FOCUS – La masturbazione migliora la qualità dello sperma: lo rivela uno studio degli esperti di Oxford

I dati indicano che un’eiaculazione regolare è associata a spermatozoi con minori danni al Dna e caratteristiche funzionali migliori

Un gruppo di ricercatori dell’Università di Oxford ha messo in discussione alcune convinzioni diffuse sulla fertilità maschile, evidenziando come la qualità dello sperma tenda a ridursi quando viene conservato a lungo, sia nell’uomo sia in numerose specie animali. I dati indicano che un’eiaculazione regolare, attraverso rapporti sessuali o masturbazione, è associata a spermatozoi con minori danni al Dna e caratteristiche funzionali migliori.

Lo studio, pubblicato sulla rivista scientifica Proceedings of the Royal Society B, si fonda su una vasta revisione della letteratura: analizzati oltre 170 lavori, di cui 115 relativi all’uomo – per un totale di circa 55mila partecipanti – e 56 condotti su 30 specie animali differenti. Dall’insieme dei dati emerge un modello ricorrente: quando lo sperma rimane “in attesa”, all’interno dell’apparato riproduttivo maschile o femminile, va incontro a un progressivo deterioramento.

Il fenomeno è definito “senescenza spermatica post-meiotica” e comporta conseguenze concrete: diminuzione della motilità e della vitalità degli spermatozoi, aumento dei danni al Dna, riduzione della probabilità di fecondazione e possibili ripercussioni sulla qualità degli embrioni. Alla base ci sarebbe la natura stessa di queste cellule, altamente specializzate ma con riserve energetiche limitate e scarsa capacità di riparare i danni. Con il tempo tendono quindi ad accumulare stress ossidativo, perdendo efficienza. Negli esseri umani, periodi più prolungati di astinenza sessuale risultano associati a un incremento dei danni al Dna e dello stress ossidativo, oltre a una minore motilità e vitalità.

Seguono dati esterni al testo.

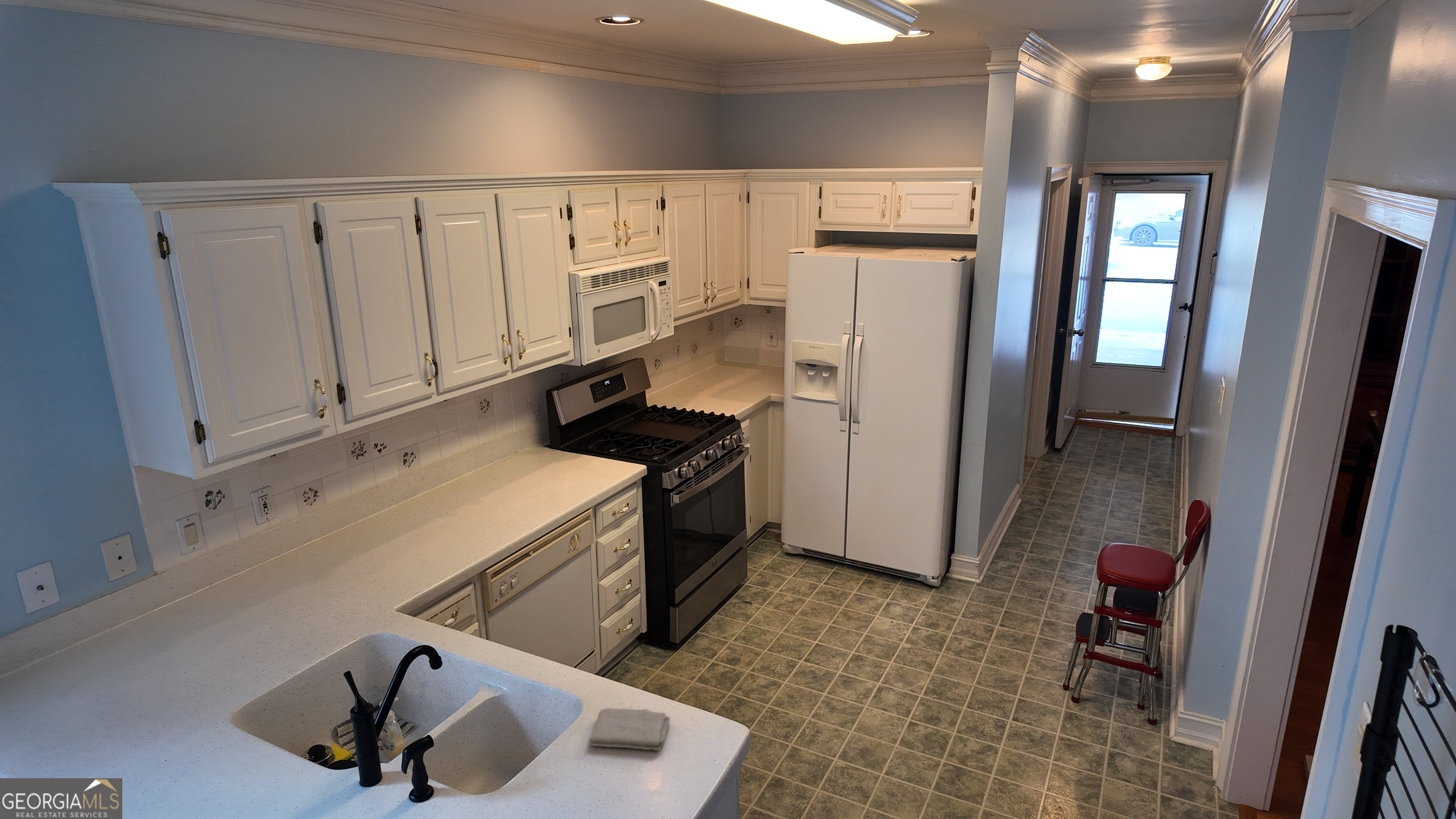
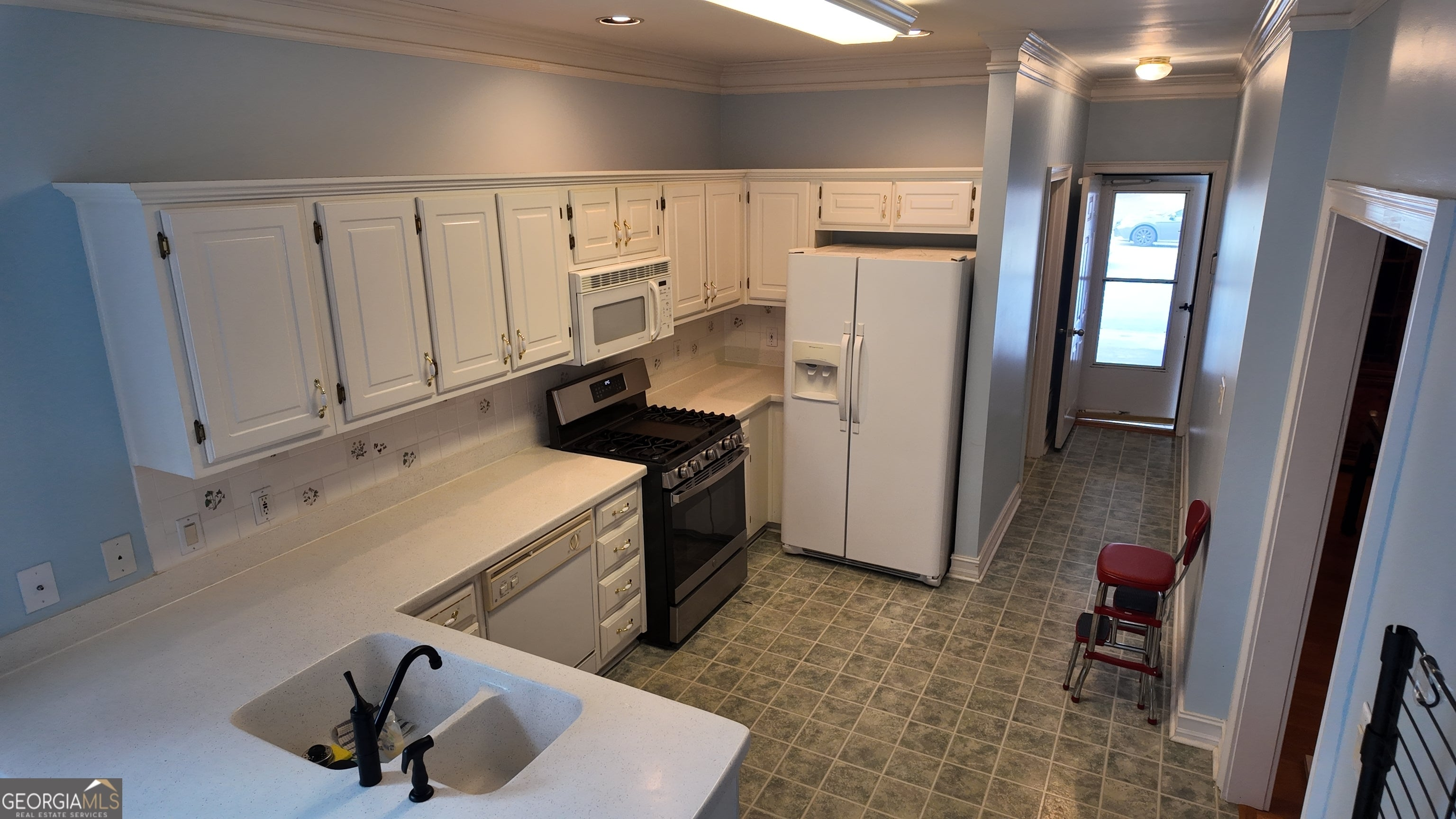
- washcloth [589,708,671,751]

Interessante anche il confronto tra i sessi nel regno animale. In molte specie, le femmine dispongono di strutture biologiche in grado di conservare lo sperma in modo più efficiente, proteggendolo e nutrendolo e rallentandone così il deterioramento.

Le possibili ricadute cliniche sono significative. Le linee guida dell’Organizzazione Mondiale della Sanità indicano attualmente un periodo di astinenza compreso tra 2 e 7 giorni prima di analisi del liquido seminale o trattamenti per la fertilità. I risultati della ricerca suggeriscono però che intervalli più brevi, anche inferiori alle 48 ore, potrebbero tradursi in campioni di qualità migliore, con potenziali benefici per le tecniche di procreazione medicalmente assistita. Oltre all’ambito della medicina riproduttiva, le evidenze potrebbero avere applicazioni nella conservazione delle specie a rischio, contribuendo a perfezionare i programmi di riproduzione in cattività e ad approfondire la comprensione dei meccanismi evolutivi legati alla riproduzione animale.